# [EXERCISE PROMPT]
Please output the text from each of the items below word for word, omitting the pictures.

# [DATA EXCERPTS]

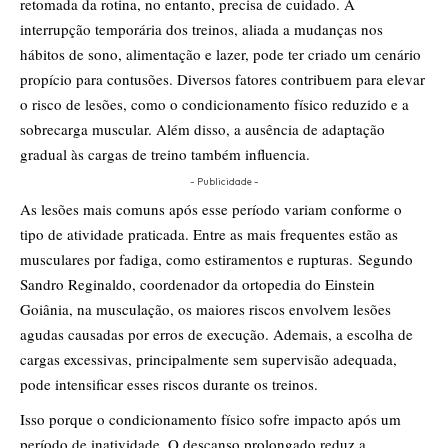
retomada da rotina, no entanto, precisa de cuidado. A
interrupção temporária dos treinos, aliada a mudanças nos
hábitos de sono, alimentação e lazer, pode ter criado um cenário
propício para contusões. Diversos fatores contribuem para elevar
o risco de lesões, como o condicionamento físico reduzido e a
sobrecarga muscular. Além disso, a ausência de adaptação
gradual às cargas de treino também influencia.
- Publicidade -
As lesões mais comuns após esse período variam conforme o
tipo de atividade praticada. Entre as mais frequentes estão as
musculares por fadiga, como estiramentos e rupturas. Segundo
Sandro Reginaldo, coordenador da ortopedia do Einstein
Goiânia, na musculação, os maiores riscos envolvem lesões
agudas causadas por erros de execução. Ademais, a escolha de
cargas excessivas, principalmente sem supervisão adequada,
pode intensificar esses riscos durante os treinos.
Isso porque o condicionamento físico sofre impacto após um
período de inatividade. O descanso prolongado reduz a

# [COMPLETED EXERCISE]
retomada da rotina, no entanto, precisa de cuidado. A
interrupção temporária dos treinos, aliada a mudanças nos
hábitos de sono, alimentação e lazer, pode ter criado um cenário
propício para contusões. Diversos fatores contribuem para elevar
o risco de lesões, como o condicionamento físico reduzido e a
sobrecarga muscular. Além disso, a ausência de adaptação
gradual às cargas de treino também influencia.
- Publicidade -
As lesões mais comuns após esse período variam conforme o
tipo de atividade praticada. Entre as mais frequentes estão as
musculares por fadiga, como estiramentos e rupturas. Segundo
Sandro Reginaldo, coordenador da ortopedia do Einstein
Goiânia, na musculação, os maiores riscos envolvem lesões
agudas causadas por erros de execução. Ademais, a escolha de
cargas excessivas, principalmente sem supervisão adequada,
pode intensificar esses riscos durante os treinos.
Isso porque o condicionamento físico sofre impacto após um
período de inatividade. O descanso prolongado reduz a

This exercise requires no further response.